M.C. London Gazette 3 June 1919.

Mention in despatches
London Gazette 28 December 1918 and 4 April 1946 (North-West Europe).

Bernard Gwynne Twyford Hawkes was commissioned into the Worcestershire Regiment in 1915 and quickly witnessed active service in the 4th Battalion in Gallipoli, in which theatre of war he arrived that August, soon after the the devastating casualties sustained by the Battalion in its attack on “The Vineyard” feature - just a Sergeant and 20 men were left standing. For his own part, prior to being evacuated in December, Hawkes served as Adjutant for a fortnight in lieu of Lieutenant H. James, V.C., being put out of action by a foot wound. Next actively employed with the 2nd Battalion on the Somme in the summer of 1916, he was wounded during the successful attack on the “Tea Trench” feature at Delville Wood on 24 August, on which date his unit sustained casualties of 150 killed or wounded - no doubt, too, he had earlier participated in the Battalion’s attack on High Wood in the previous month. Latterly attached to the 6th Battalion, and to the 100th Trench Mortar Battery, he was awarded the M.C. and a “mention” for his services in France in 1918.
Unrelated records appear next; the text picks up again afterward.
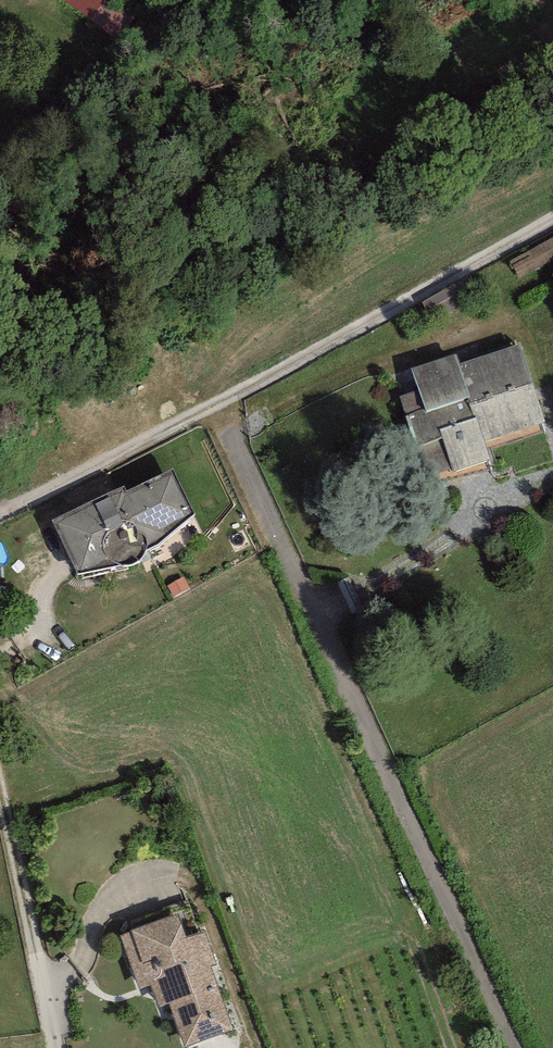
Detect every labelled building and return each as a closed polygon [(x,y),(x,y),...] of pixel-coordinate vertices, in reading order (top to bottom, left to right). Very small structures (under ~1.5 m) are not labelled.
[(33,12),(42,0),(16,0),(33,12)] [(425,369),(457,467),(550,437),(518,339),(425,369)] [(444,431),(430,436),(440,469),(454,465),(444,431)] [(174,465),(58,521),(83,573),(199,517),(174,465)] [(191,904),(133,932),(164,996),(222,968),(191,904)]
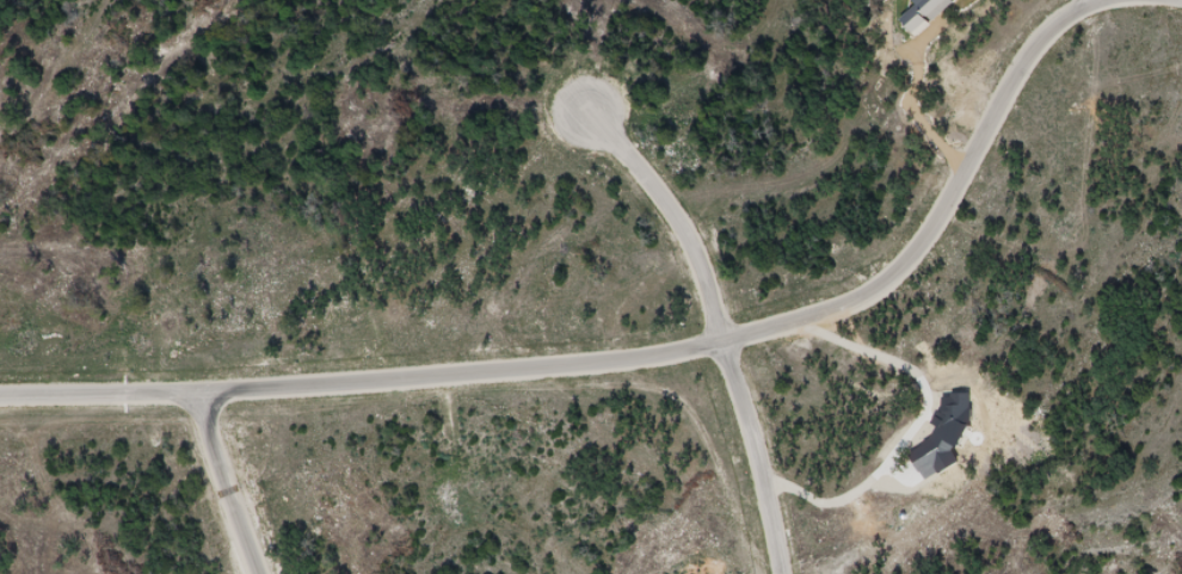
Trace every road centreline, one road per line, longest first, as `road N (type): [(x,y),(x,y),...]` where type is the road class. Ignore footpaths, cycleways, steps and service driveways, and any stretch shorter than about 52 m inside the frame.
road 1 (residential): [(0,393),(197,395),(583,360),(724,338),(843,307),(903,272),(1003,95),(1065,17),(1103,0)]
road 2 (residential): [(724,338),(768,512),(775,573)]
road 3 (residential): [(261,573),(197,395)]

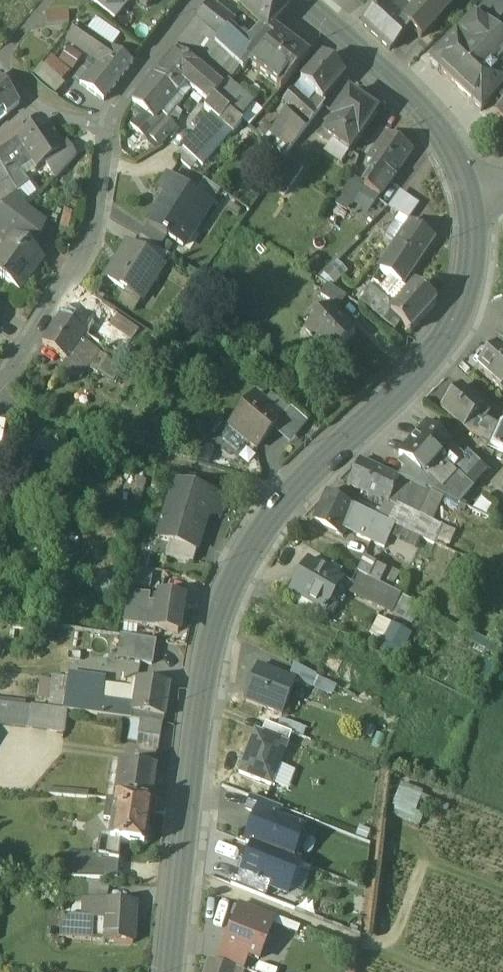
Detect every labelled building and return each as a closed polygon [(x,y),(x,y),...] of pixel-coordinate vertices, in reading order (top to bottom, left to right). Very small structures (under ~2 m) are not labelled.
[(91,3),(115,22),(133,0),(94,0),(91,3)] [(146,10),(154,0),(134,0),(146,10)] [(239,5),(243,9),(251,0),(243,0),(239,5)] [(272,0),(251,0),(243,9),(241,12),(260,31),(268,34),(271,31),(286,13),(272,0)] [(398,0),(388,0),(362,28),(389,53),(410,31),(419,20),(412,14),(398,0)] [(412,14),(425,0),(398,0),(412,14)] [(412,14),(419,20),(410,31),(421,41),(443,16),(443,15),(454,5),(449,0),(425,0),(412,14)] [(456,39),(448,47),(448,46),(442,52),(443,53),(438,58),(437,57),(429,66),(438,73),(439,73),(473,105),(472,106),(481,114),(488,105),(488,104),(492,100),(493,100),(499,94),(498,93),(502,88),(502,84),(478,60),(490,50),(486,46),(502,30),(502,14),(493,4),(456,39)] [(234,25),(211,6),(190,30),(191,30),(214,49),(223,39),(228,33),(234,25)] [(68,15),(46,16),(47,27),(68,26),(68,15)] [(105,49),(73,26),(62,39),(96,61),(96,60),(105,49)] [(225,58),(214,49),(191,30),(179,45),(214,73),(226,59),(225,58)] [(486,46),(490,50),(478,60),(502,84),(502,30),(486,46)] [(268,34),(260,31),(244,48),(239,54),(230,63),(240,72),(243,74),(248,68),(275,41),(268,34)] [(307,60),(271,31),(268,34),(275,41),(248,68),(279,93),(307,60)] [(244,48),(228,33),(223,39),(234,49),(239,54),(244,48)] [(234,49),(223,39),(214,49),(225,58),(234,49)] [(214,73),(179,45),(176,49),(177,52),(208,80),(214,73)] [(102,64),(94,74),(91,71),(80,86),(103,103),(132,66),(112,52),(112,53),(105,49),(96,60),(102,64)] [(234,49),(225,58),(226,59),(230,63),(239,54),(234,49)] [(227,112),(213,101),(221,91),(208,80),(177,52),(155,78),(183,101),(191,92),(208,106),(204,111),(211,117),(231,134),(233,135),(241,125),(227,112)] [(230,63),(226,59),(214,73),(208,80),(221,91),(226,85),(228,86),(240,72),(230,63)] [(322,59),(300,84),(315,97),(322,104),(323,103),(344,79),(322,59)] [(69,75),(52,60),(44,69),(62,84),(69,75)] [(183,101),(155,78),(132,105),(142,114),(169,137),(175,130),(166,122),(183,101)] [(1,112),(5,116),(19,106),(0,84),(0,113),(1,112)] [(228,86),(226,85),(221,91),(213,101),(227,112),(240,97),(228,86)] [(307,107),(292,93),(283,103),(290,109),(309,126),(316,116),(307,107)] [(349,96),(331,122),(341,129),(330,143),(349,155),(376,115),(349,96)] [(240,97),(227,112),(241,124),(253,108),(240,97)] [(322,104),(315,97),(307,107),(316,116),(325,105),(323,103),(322,104)] [(309,126),(290,109),(272,133),(271,134),(290,151),(309,126)] [(169,137),(142,114),(131,127),(151,147),(154,144),(158,148),(169,137)] [(231,134),(211,117),(182,150),(202,167),(231,134)] [(61,148),(43,121),(26,133),(26,134),(17,141),(32,163),(32,164),(36,170),(44,164),(64,151),(61,148)] [(19,124),(3,136),(10,146),(17,141),(26,134),(26,133),(19,124)] [(290,151),(271,134),(272,133),(264,127),(257,136),(284,159),(290,151)] [(0,138),(0,153),(10,146),(3,136),(0,138)] [(396,145),(385,138),(368,164),(378,170),(382,172),(393,179),(405,162),(391,153),(396,145)] [(0,153),(0,165),(9,180),(16,193),(19,197),(32,189),(29,185),(34,182),(31,178),(26,182),(19,172),(32,164),(32,163),(17,141),(10,146),(0,153)] [(64,151),(44,164),(55,181),(76,158),(66,144),(61,148),(64,151)] [(303,169),(286,157),(267,186),(284,197),(303,169)] [(9,180),(0,165),(0,185),(9,180)] [(379,177),(370,192),(371,193),(379,199),(393,179),(382,172),(379,177)] [(212,206),(168,178),(158,194),(165,199),(147,227),(166,240),(167,239),(177,245),(188,229),(195,233),(212,206)] [(363,185),(351,179),(339,199),(350,205),(363,185)] [(0,185),(0,203),(16,193),(9,180),(0,185)] [(371,193),(367,200),(374,205),(379,199),(371,193)] [(389,208),(410,222),(420,206),(399,193),(389,208)] [(0,210),(0,225),(14,235),(12,238),(27,249),(46,224),(29,211),(17,195),(0,210)] [(409,223),(395,244),(397,245),(419,260),(433,239),(409,223)] [(0,225),(0,242),(6,246),(12,238),(14,235),(0,225)] [(12,238),(6,246),(0,254),(0,278),(19,292),(43,260),(27,249),(12,238)] [(162,267),(127,245),(104,279),(138,300),(162,267)] [(397,245),(380,272),(397,284),(401,287),(407,278),(419,260),(397,245)] [(397,284),(380,272),(368,291),(383,303),(397,284)] [(407,278),(401,287),(397,284),(383,303),(393,311),(416,286),(407,278)] [(393,311),(390,315),(401,324),(410,333),(436,304),(416,286),(393,311)] [(346,299),(328,287),(321,298),(339,310),(346,299)] [(77,290),(59,318),(58,319),(84,335),(86,336),(93,325),(90,323),(93,319),(114,334),(113,335),(114,336),(113,337),(114,338),(126,346),(137,331),(77,290)] [(368,291),(360,303),(395,332),(401,324),(390,315),(393,311),(383,303),(368,291)] [(329,309),(305,331),(331,358),(354,336),(329,309)] [(84,335),(58,319),(42,343),(66,360),(80,340),(84,335)] [(114,334),(93,319),(90,323),(93,325),(86,336),(107,349),(114,338),(113,337),(114,336),(113,335),(114,334)] [(101,349),(80,340),(69,356),(87,369),(101,349)] [(496,349),(477,370),(502,394),(502,355),(496,349)] [(460,388),(441,410),(464,431),(491,443),(490,445),(502,450),(502,423),(500,421),(499,426),(486,420),(484,418),(488,413),(460,388)] [(255,396),(229,427),(257,450),(283,420),(255,396)] [(462,459),(426,426),(399,455),(399,456),(411,467),(428,482),(430,480),(439,487),(433,494),(457,505),(470,490),(470,489),(464,484),(476,470),(481,465),(467,453),(462,459)] [(82,455),(68,452),(65,467),(79,470),(82,455)] [(398,480),(359,462),(348,486),(388,505),(398,481),(398,480)] [(476,470),(464,484),(470,489),(482,476),(476,470)] [(415,487),(398,481),(388,505),(395,508),(396,507),(415,515),(426,492),(416,487),(415,487)] [(175,485),(158,540),(169,544),(196,552),(208,514),(219,517),(224,500),(175,485)] [(377,518),(326,494),(312,523),(342,537),(348,525),(358,531),(356,535),(366,540),(377,518)] [(442,527),(415,515),(396,507),(395,508),(394,512),(417,522),(440,533),(442,527)] [(417,522),(394,512),(388,523),(395,526),(394,527),(411,534),(417,522)] [(377,518),(366,540),(384,549),(394,527),(395,526),(388,523),(377,518)] [(440,533),(417,522),(411,534),(420,539),(434,545),(440,533)] [(411,534),(394,527),(390,536),(418,548),(420,544),(420,539),(411,534)] [(196,552),(169,544),(165,559),(193,564),(196,552)] [(339,579),(307,561),(289,593),(321,611),(339,579)] [(365,561),(364,561),(357,576),(379,586),(386,572),(371,564),(365,561)] [(152,573),(135,571),(133,586),(150,588),(152,573)] [(397,577),(386,572),(379,586),(390,592),(397,577)] [(379,586),(357,576),(350,587),(351,587),(351,592),(390,613),(400,597),(390,592),(379,586)] [(339,579),(321,611),(327,615),(332,615),(345,591),(343,588),(346,583),(339,579)] [(492,594),(485,590),(478,601),(485,605),(492,594)] [(159,599),(128,594),(123,625),(155,631),(159,599)] [(182,602),(159,599),(155,631),(177,634),(182,602)] [(407,642),(389,632),(383,643),(401,652),(407,642)] [(152,665),(156,642),(111,634),(107,657),(152,665)] [(316,678),(294,666),(289,680),(295,682),(295,683),(312,690),(316,678)] [(289,680),(257,668),(243,702),(282,717),(295,683),(295,682),(289,680)] [(87,678),(69,676),(69,682),(64,714),(66,714),(91,717),(92,702),(84,701),(87,678)] [(105,681),(87,678),(84,701),(92,702),(102,703),(104,687),(105,681)] [(69,682),(53,679),(48,712),(64,714),(69,682)] [(169,686),(137,682),(132,682),(131,690),(130,693),(135,694),(133,707),(131,722),(141,723),(162,726),(163,726),(169,686)] [(131,690),(104,687),(102,703),(133,707),(135,694),(130,693),(131,690)] [(102,703),(92,702),(91,717),(131,722),(133,707),(102,703)] [(48,712),(31,710),(29,730),(64,734),(66,714),(64,714),(48,712)] [(162,726),(141,723),(139,736),(160,739),(162,726)] [(266,725),(262,736),(287,745),(291,735),(266,725)] [(255,733),(240,775),(272,787),(287,745),(262,736),(255,733)] [(156,771),(122,765),(116,803),(149,808),(156,771)] [(401,784),(391,815),(415,823),(425,792),(401,784)] [(282,810),(250,798),(245,810),(257,815),(257,814),(278,822),(282,810)] [(116,803),(106,801),(103,821),(113,823),(116,803)] [(149,808),(116,803),(113,823),(110,841),(109,842),(120,844),(143,848),(143,846),(145,846),(149,843),(151,835),(148,831),(146,830),(149,808)] [(278,822),(257,814),(257,815),(246,844),(253,847),(291,861),(302,831),(278,822)] [(110,841),(99,840),(96,860),(118,862),(120,844),(109,842),(110,841)] [(291,861),(253,847),(242,876),(242,877),(269,887),(287,894),(298,864),(291,861)] [(96,860),(68,857),(66,881),(116,882),(118,862),(96,860)] [(269,887),(242,877),(242,876),(236,873),(231,886),(264,899),(269,887)] [(108,887),(63,885),(62,898),(77,899),(77,904),(105,906),(107,906),(108,887)] [(275,918),(241,905),(237,916),(270,930),(275,918)] [(107,906),(105,906),(104,923),(103,943),(133,945),(135,907),(107,906)] [(270,930),(237,916),(224,948),(246,957),(258,961),(270,930)] [(104,923),(61,919),(59,939),(91,941),(91,942),(103,943),(104,923)] [(246,957),(224,948),(218,964),(241,971),(246,957)] [(206,971),(236,971),(236,970),(210,961),(206,971)]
Demobilised in 1919, he returned to his pre-war career as a director of the family firm, A. C. Hawkes Ltd. of Birmingham, but on the renewal of hostilities in 1939 he rejoined his old regiment in the rank of Captain (Temporary Major, September 1941), an appointment that witnessed him ‘help to train the R.A.F. Regiment at Worcester, organise the ground defence of airfields and serve as a Liaison Officer with American troops based in the U.K.’ (accompanying newspaper obituary refers). He was then appointed a Military Governor in Cologne, gaining advancement to Lieutenant-Colonel and another mention in despatches ‘In recognition of gallant and distinguished services in North-West Europe.’ The Colonel died at Edgbaston, Birmingham in November 1955, aged 65 years.